Goal of the exercise: What you return should be the lines of the data containing "front", each in full.

|---|

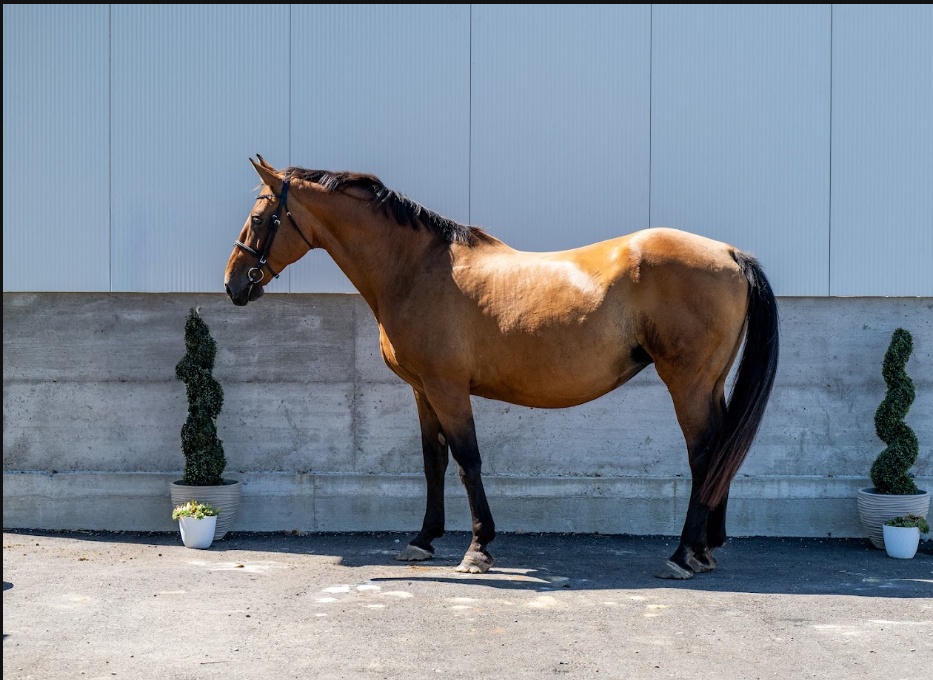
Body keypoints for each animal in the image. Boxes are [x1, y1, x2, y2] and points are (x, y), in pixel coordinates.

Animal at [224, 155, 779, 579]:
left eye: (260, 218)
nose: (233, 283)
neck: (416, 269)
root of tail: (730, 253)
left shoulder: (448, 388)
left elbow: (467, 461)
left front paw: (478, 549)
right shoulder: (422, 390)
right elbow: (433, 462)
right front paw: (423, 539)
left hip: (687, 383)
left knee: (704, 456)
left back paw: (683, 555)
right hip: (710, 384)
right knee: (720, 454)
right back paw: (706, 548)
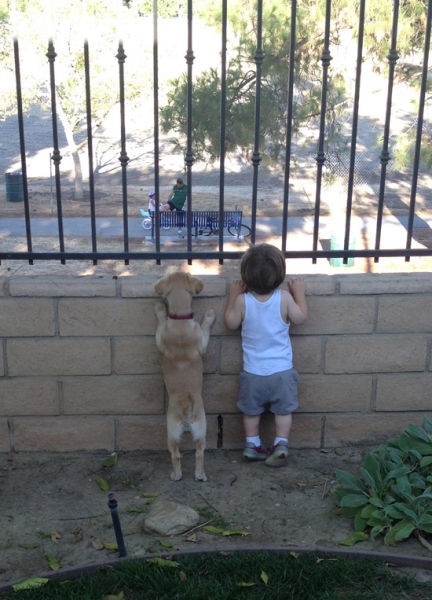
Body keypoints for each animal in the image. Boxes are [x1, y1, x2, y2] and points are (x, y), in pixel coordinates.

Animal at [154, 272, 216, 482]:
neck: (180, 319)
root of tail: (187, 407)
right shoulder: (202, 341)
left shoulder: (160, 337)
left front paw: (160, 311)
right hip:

|---|

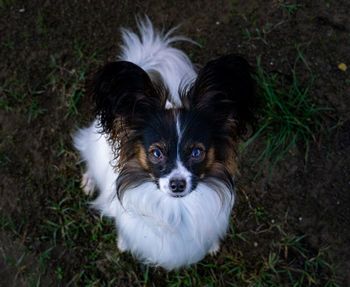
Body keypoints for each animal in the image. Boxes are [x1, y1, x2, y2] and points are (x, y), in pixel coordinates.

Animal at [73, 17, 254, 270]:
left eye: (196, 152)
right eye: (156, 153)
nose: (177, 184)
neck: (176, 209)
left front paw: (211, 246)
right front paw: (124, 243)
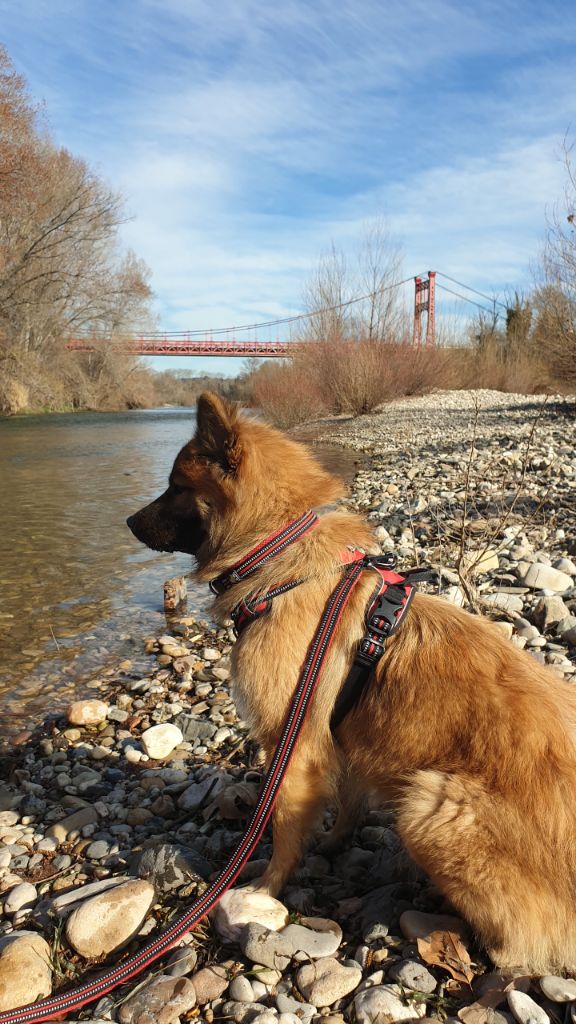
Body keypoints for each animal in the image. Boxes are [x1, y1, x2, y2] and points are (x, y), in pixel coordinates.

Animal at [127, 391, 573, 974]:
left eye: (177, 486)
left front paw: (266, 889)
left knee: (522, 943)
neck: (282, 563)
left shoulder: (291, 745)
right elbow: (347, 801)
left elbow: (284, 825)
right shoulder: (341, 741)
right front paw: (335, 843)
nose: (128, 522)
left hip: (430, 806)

|---|

Solution to the exercise:
left front paw: (478, 549)
right front paw: (423, 539)
left front paw: (160, 311)
left front paw: (211, 246)
right front paw: (124, 243)
left front paw: (266, 889)
right front paw: (335, 843)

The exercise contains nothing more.